If I remember correctly, this used to be a requirement for VFR at night. But I cannot seem to find it in NCO anymore (NCO.IDE.A.120). Perhaps this was in our old national regulations (pre JAR/EASA)?

For IFR it is obviously still required (NCO.IDE.A.125).

Last Edited by ErlendV at 01 Nov 13:49
FI, ATPL TKI and aviation writer
ENKJ, ENRK, Norway

ErlendV wrote:

If I remember correctly, this used to be a requirement for VFR. But I cannot seem to find it in NCO anymore (NCO.IDE.A.120). Perhaps this was in our old national regulations (pre JAR/EASA)?

It was not in the original part-NCO (from 2013), so if you remember that it used to be a requirement, it must have been pre-EASA, i.e. a national requirement in Norway.

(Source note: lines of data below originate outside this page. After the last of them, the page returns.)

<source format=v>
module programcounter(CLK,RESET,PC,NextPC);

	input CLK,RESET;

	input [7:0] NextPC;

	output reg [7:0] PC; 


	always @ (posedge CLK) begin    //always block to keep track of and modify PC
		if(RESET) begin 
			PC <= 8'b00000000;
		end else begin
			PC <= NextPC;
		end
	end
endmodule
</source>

As far as I remember an OAT indicator was a requirement in Sweden for night VFR but not for VFR by day. I have a recollection that under the old Swedish national rules the only difference in flight instrumentation requirements between night VFR and IFR was that for the latter you needed double altimeters.

ESKC (Uppsala/Sundbro), Sweden

Then we share these memories, @Airborne_again. Used to be pretty much the same regulations in Sweden and Norway.

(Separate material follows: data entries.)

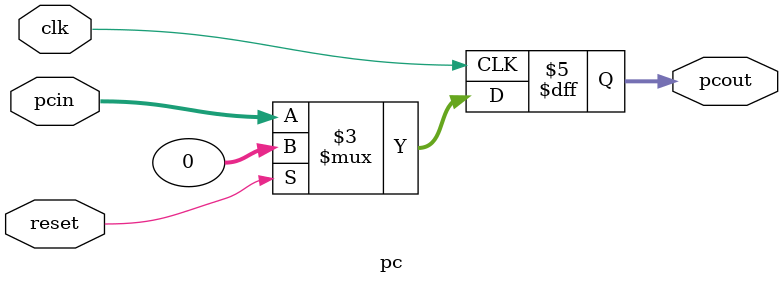
<source format=v>

module pc(pcout, clk, pcin, reset );
    input clk , reset;
    input [31:0] pcin ;
    output  reg [31:0]  pcout;
    //initial begin pcout1=0; end
    always @(posedge clk) begin
        if(reset)
            pcout = 0 ;
        else
            pcout = pcin ;
    end
endmodule

</source>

I just found a reference in an old, norwegian textbook that all VFR flying night should be in accordance to the requirements for IFR instrumentation.

FI, ATPL TKI and aviation writer
ENKJ, ENRK, Norway

Obviously OAT is good to know mainly for icing risk, but are there any other reasons to know it?

Fly more.
LSGY, Switzerland

The OAT dramatically affects the operating ceiling.

Administrator
Shoreham EGKA, United Kingdom

eurogaguest1980 wrote:

Obviously OAT is good to know mainly for icing risk, but are there any other reasons to know it?

I use it for power setting, but of course in practise a forecast or estimated temperature works well enough.

ESKC (Uppsala/Sundbro), Sweden

Useful to know if flying an approach in hilly or mountainous terrain especially if the temperature is dropping, as it can make quite a difference to your true altitude.

France

Don’t ModeS TXP like GTX have OAT built in antenna & displayed?